Here’s a bit of irony for you. I’m using the newest and flashiest word processor (Microsoft Word 2004) running on the world’s most advanced operating system (Mac OS X), and still I have to contend with writing tools that are more awkward and less powerful than the ones I was using 10 years ago. I miss the days of Nisus Writer 4 and 5 in the early 1990s, because that tool, quirky though it was, made the job of writing (whether an academic paper or a 600-page book) as easy as I could imagine it to be. Those were the days.

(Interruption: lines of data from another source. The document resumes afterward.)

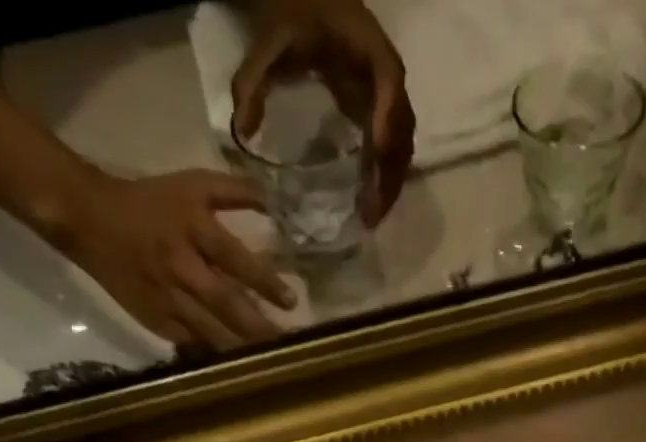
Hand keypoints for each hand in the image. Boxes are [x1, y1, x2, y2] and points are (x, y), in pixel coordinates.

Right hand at [54, 168, 294, 350]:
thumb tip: (273, 200)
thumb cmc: (149, 202)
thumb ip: (233, 190)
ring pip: (210, 330)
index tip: (291, 302)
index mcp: (192, 229)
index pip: (235, 259)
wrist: (90, 220)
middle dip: (257, 326)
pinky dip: (214, 354)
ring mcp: (169, 298)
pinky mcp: (157, 321)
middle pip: (225, 302)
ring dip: (240, 347)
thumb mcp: (191, 185)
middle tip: (286, 344)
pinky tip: (237, 367)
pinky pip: (191, 343)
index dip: (264, 281)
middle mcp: (182, 266)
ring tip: (268, 362)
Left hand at [233, 0, 415, 224]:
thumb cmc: (290, 19)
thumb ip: (252, 82)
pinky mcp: (381, 112)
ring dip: (389, 182)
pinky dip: (383, 176)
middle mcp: (386, 72)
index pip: (388, 80)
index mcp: (366, 43)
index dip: (387, 116)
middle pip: (402, 125)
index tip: (378, 153)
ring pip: (401, 144)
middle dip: (389, 171)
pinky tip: (368, 200)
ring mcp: (388, 95)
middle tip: (371, 213)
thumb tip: (243, 131)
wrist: (306, 2)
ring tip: (369, 217)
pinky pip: (391, 148)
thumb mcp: (267, 45)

The old Nisus Writer still runs in Mac OS X’s Classic environment, but with some limitations. And for a variety of reasons, I prefer never to use Classic if I can possibly avoid it. Meanwhile, as a professional writer, I am required to view and edit Word files, including comments and revision marks, which for all practical purposes restricts me to using Word as my word processor. Unfortunately, even the newest version of Word is a poor writing tool; for all its bells and whistles, it makes the basic writing and editing tasks I need to do most frequently unnecessarily difficult.
Over the past few years, Nisus Software, my erstwhile employer, has been recreating Nisus Writer from scratch as a native Mac OS X application. The first couple of versions of what they’re now calling Nisus Writer Express were too limited to be of any real use to me, but they recently released version 2.0, and I was eager to give it a try and see if it held any promise.